Données de l'exercice »
● ● ● ●

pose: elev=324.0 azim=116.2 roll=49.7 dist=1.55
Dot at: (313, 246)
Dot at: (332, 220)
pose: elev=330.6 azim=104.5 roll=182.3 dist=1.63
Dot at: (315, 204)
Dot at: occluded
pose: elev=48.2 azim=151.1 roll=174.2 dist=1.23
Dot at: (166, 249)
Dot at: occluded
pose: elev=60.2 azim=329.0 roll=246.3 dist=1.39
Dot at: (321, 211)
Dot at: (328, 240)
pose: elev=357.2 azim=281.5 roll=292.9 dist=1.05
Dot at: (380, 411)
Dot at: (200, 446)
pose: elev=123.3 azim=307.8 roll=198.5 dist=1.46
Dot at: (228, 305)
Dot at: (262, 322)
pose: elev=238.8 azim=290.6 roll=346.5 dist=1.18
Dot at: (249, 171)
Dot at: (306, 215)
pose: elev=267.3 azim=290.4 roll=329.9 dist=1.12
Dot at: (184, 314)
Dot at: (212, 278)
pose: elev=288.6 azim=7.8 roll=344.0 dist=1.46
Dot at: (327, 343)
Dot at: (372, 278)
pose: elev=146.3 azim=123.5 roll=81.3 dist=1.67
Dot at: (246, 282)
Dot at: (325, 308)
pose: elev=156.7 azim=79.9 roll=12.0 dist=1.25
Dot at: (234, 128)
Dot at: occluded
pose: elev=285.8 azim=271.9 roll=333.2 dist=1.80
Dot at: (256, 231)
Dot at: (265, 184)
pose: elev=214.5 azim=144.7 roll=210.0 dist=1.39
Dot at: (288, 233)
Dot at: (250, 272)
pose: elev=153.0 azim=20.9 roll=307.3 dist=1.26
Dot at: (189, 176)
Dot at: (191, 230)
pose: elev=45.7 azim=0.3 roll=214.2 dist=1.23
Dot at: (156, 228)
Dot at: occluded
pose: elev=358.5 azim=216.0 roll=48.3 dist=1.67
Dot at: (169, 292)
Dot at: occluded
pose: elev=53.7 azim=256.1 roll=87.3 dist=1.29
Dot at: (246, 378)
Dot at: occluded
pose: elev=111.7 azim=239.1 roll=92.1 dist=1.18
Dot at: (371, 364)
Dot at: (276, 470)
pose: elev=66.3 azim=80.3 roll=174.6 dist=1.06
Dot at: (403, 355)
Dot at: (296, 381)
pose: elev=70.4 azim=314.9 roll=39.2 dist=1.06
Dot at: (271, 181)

● ● ● ●

Modifiez ces lignes en remplaçant « pose » par « camera » dans tous les enregistrements, sans rien changer d'autre.

Résultat final »
camera: elev=324.0 azim=116.2 roll=49.7 dist=1.55
Dot at: (313, 246)
Dot at: (332, 220)
camera: elev=330.6 azim=104.5 roll=182.3 dist=1.63
Dot at: (315, 204)
Dot at: occluded
camera: elev=48.2 azim=151.1 roll=174.2 dist=1.23
Dot at: (166, 249)
Dot at: occluded
camera: elev=60.2 azim=329.0 roll=246.3 dist=1.39
Dot at: (321, 211)
Dot at: (328, 240)
camera: elev=357.2 azim=281.5 roll=292.9 dist=1.05
Dot at: (380, 411)
Dot at: (200, 446)
camera: elev=123.3 azim=307.8 roll=198.5 dist=1.46
Dot at: (228, 305)
Dot at: (262, 322)
camera: elev=238.8 azim=290.6 roll=346.5 dist=1.18
Dot at: (249, 171)
Dot at: (306, 215)
camera: elev=267.3 azim=290.4 roll=329.9 dist=1.12
Dot at: (184, 314)
Dot at: (212, 278)
camera: elev=288.6 azim=7.8 roll=344.0 dist=1.46
Dot at: (327, 343)
Dot at: (372, 278)
camera: elev=146.3 azim=123.5 roll=81.3 dist=1.67
Dot at: (246, 282)
Dot at: (325, 308)
camera: elev=156.7 azim=79.9 roll=12.0 dist=1.25
Dot at: (234, 128)
Dot at: occluded
camera: elev=285.8 azim=271.9 roll=333.2 dist=1.80
Dot at: (256, 231)
Dot at: (265, 184)
camera: elev=214.5 azim=144.7 roll=210.0 dist=1.39
Dot at: (288, 233)
Dot at: (250, 272)
camera: elev=153.0 azim=20.9 roll=307.3 dist=1.26
Dot at: (189, 176)
Dot at: (191, 230)
camera: elev=45.7 azim=0.3 roll=214.2 dist=1.23
Dot at: (156, 228)
Dot at: occluded
camera: elev=358.5 azim=216.0 roll=48.3 dist=1.67
Dot at: (169, 292)
Dot at: occluded
camera: elev=53.7 azim=256.1 roll=87.3 dist=1.29
Dot at: (246, 378)
Dot at: occluded
camera: elev=111.7 azim=239.1 roll=92.1 dist=1.18
Dot at: (371, 364)
Dot at: (276, 470)
camera: elev=66.3 azim=80.3 roll=174.6 dist=1.06
Dot at: (403, 355)
Dot at: (296, 381)
camera: elev=70.4 azim=314.9 roll=39.2 dist=1.06
Dot at: (271, 181)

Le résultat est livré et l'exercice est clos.